• [Task objective]:
Print the text of every row below verbatim, line for line, without any of the pictures.
*** Data extracts ***
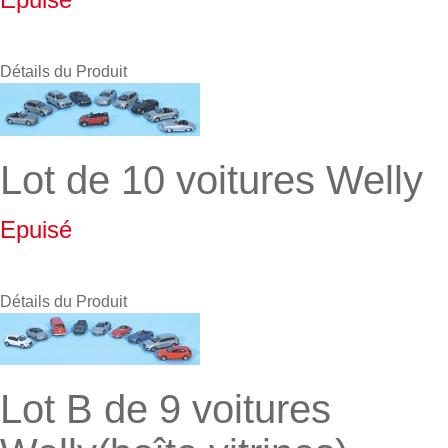
Détails du Produit
Lot de 10 voitures Welly
Epuisé
Détails du Produit
Lot B de 9 voitures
*** End of Data extracts ***
• [Solution to the exercise]:
Détails du Produit
Lot de 10 voitures Welly
Epuisé
Détails du Produit
Lot B de 9 voitures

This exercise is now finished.